▸ **EXCERPT**

■ ■ ■ ■ ■ ■ ■

EMI allows selected employees (often key to the employer) to be given the opportunity to acquire a significant number of shares in their employer through the issue of options.  Whilst an EMI can offer significant tax advantages, the key driver for any incentive arrangement should be the commercial objectives of the business.

This factsheet outlines the rules for EMI.

Tax problems under normal rules

If shares are simply given to an employee the market value of the shares will be taxed as earnings from the employment. This is expensive for the employee as he may not have any cash to pay the tax arising.

In order to avoid this immediate charge, options could be granted to an employee. An option gives the employee the right to obtain shares at a later date. Provided that the terms of the option are that it must be exercised within ten years, any tax liabilities will be deferred until the time the options are exercised.

This may still be expensive for the employee if he is not then in a position to sell some of the shares in order to pay the tax arising.

What does EMI offer?

EMI allows options to be granted to employees which may allow the shares to be received without any tax bill arising until the shares are sold.

How does it work?

Selected employees are granted options over shares of the company. The options should be capable of being exercised within ten years of the date of grant.

In order to qualify for the income tax and national insurance contribution (NIC) reliefs, the options awarded need to be actually exercised within ten years of the date of the grant. There is also a statutory limit of £250,000 in respect of options granted on or after 16 June 2012, which maximises the value of the options which may be granted to any one employee. No employee may hold unexercised qualifying EMI options with a market value of more than £250,000. The market value is taken at the date of grant.

What are the tax benefits to employees?

The grant of the option is tax-free.

There will be no tax or NICs for the employee to pay when the option is exercised so long as the amount payable for the shares under the option is the market value of the shares when the option is granted.

The EMI rules allow the grant of nil cost and discounted options. However, in these circumstances, there is both an income tax and an NIC charge at the time of exercise on the difference between what the employee pays on exercise and the market value of the shares at the date of grant.

Following the acquisition of the shares, when the option is exercised, an employee may immediately dispose of, or may retain the shares for a period before selling them. At such time there will be a chargeable gain on any further increase in value. The CGT liability will depend on the availability of any reliefs and annual exemption.

  • CGT at the rate of 10% applies to gains where net total taxable gains and income are below the income tax basic rate band
  • CGT on any part of gains above this limit will be charged at 20%.

In certain circumstances, in respect of shares acquired through exercising EMI options, Entrepreneurs’ Relief may be available to reduce the CGT liability to 10%. Although the Entrepreneurs’ Relief conditions have to be satisfied they are modified so that:

  • the 5% minimum shareholding requirement does not apply
  • and the 12 month minimum holding requirement is allowed to commence on the date the option is granted.

These rules apply to shares acquired on or after 6 April 2012.

What are the benefits to employers?

  • Employees have a potential stake in their company and therefore retention and motivation of these employees will be enhanced.

■ ■ ■ ■ ■ ■ ■

▸ **EXERCISE DATA**
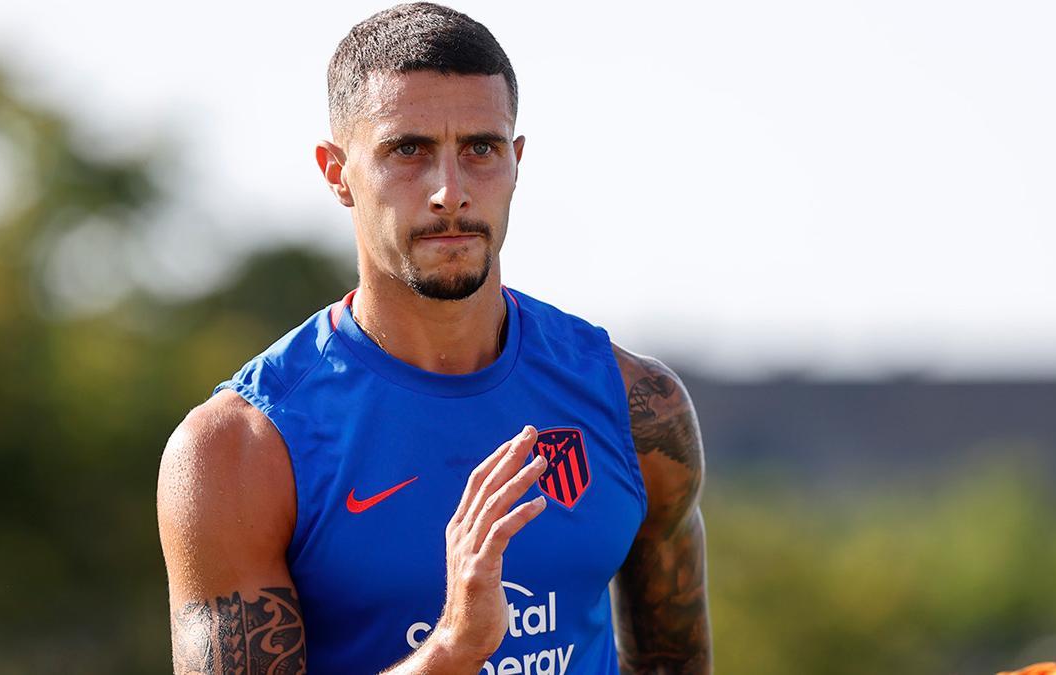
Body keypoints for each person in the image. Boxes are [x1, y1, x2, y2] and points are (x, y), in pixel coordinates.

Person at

■ ■ ■ ■ ■ ■ ■

▸ **ACTIONS TO TAKE**
a - Reproduce word for word the part of the EMI factsheet starting with "This may still" and going on through "does it work?".
b - According to the EMI factsheet, what is the most that the unexercised qualifying EMI options held by any one employee may be worth at market value?
The data plays no role in this exercise.

▸ **ANSWERS FOR EACH ITEM**
a -
This may still be expensive for the employee if he is not then in a position to sell some of the shares in order to pay the tax arising.

What does EMI offer?

EMI allows options to be granted to employees which may allow the shares to be received without any tax bill arising until the shares are sold.

How does it work?

b - £250,000, with market value taken at the date of grant.